6.  Radon testing should not affect property value

A radon test may actually determine that the levels in your home are low. If they are high, it can easily be fixed. Like any regular home maintenance, this may actually help the value of your home. However, home value is ultimately subjective to the buyer.

Being safe from the health risks of radon starts with knowing your radon levels through a radon test.

This Post Has 2 Comments

  1. Iam in the process of buying a new home in Edmonton (which is high Radon mapped area), can any thing be done as a prevention to avoid accumulation of Radon or install the pump system in the house when its getting build, that takes the radon out of home.
    Iam very serious about this thing please reply as early as possible.

    Thanks

    1. Great question!

      The Alberta Building Code now requires all new homes to be built with features that minimize radon entry into homes, and a radon mitigation rough-in to make reduction of radon easier should it be required.

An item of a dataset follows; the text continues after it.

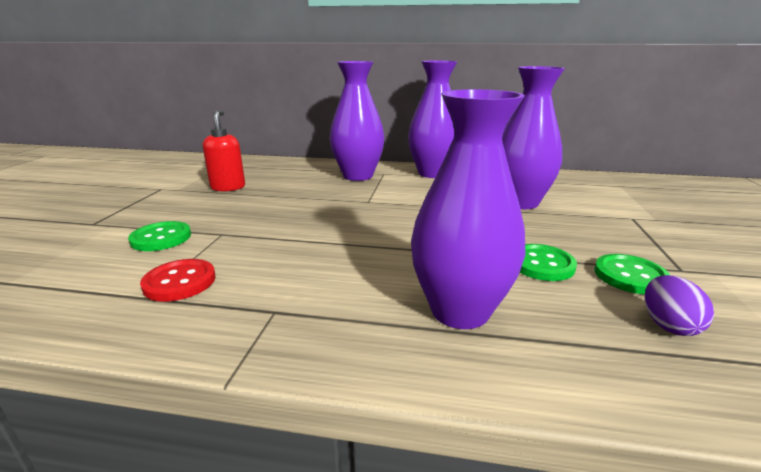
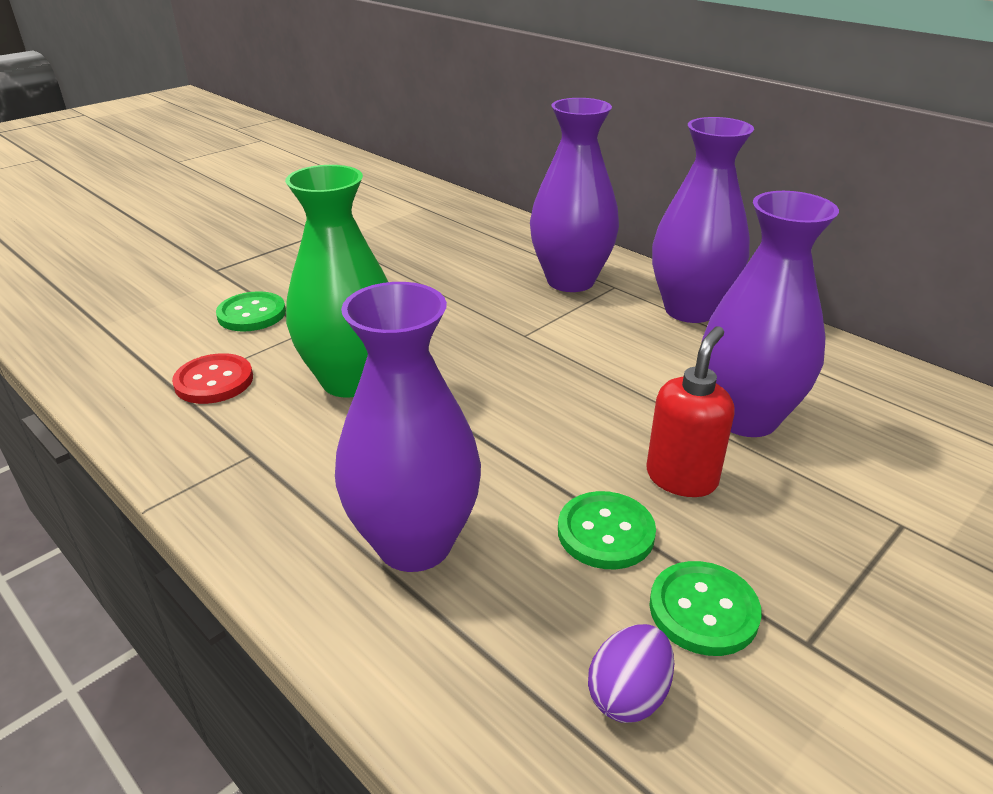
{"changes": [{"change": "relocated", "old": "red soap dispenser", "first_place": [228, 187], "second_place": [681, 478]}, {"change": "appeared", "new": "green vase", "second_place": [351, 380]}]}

The radon prevention features include having air-barrier (polythene) membrane underneath the basement slab, proper sealing around wall-floor joints. As much as these measure are meant to prevent radon entry, it is not 100% preventative – radon can still gain entry. That is why the requirements also mandate the rough-in of radon mitigation (reduction) pipe. Radon mitigation features include roughing in in a radon pipe in the floor, and properly sealing it. This pipe can be hooked to the radon pump system should radon testing reveal that the home has high radon levels. Note that the code mandates the rough-in only and not installation of the pump. The idea is to make it easy to mitigate should that be required in the future. In the meantime, the code requires that the pipe is properly sealed and labelled.

      Note that these requirements kicked in as of 1st November 2015, and will apply to homes where the building permit was obtained on or after that date. I would check with your builder to see if the home you are purchasing was built according to the new code (that has radon requirements).

      Once you purchase such a home, it is still advisable to perform a long-term radon test to establish your levels and determine if mitigation is needed.

      I hope this answers your question.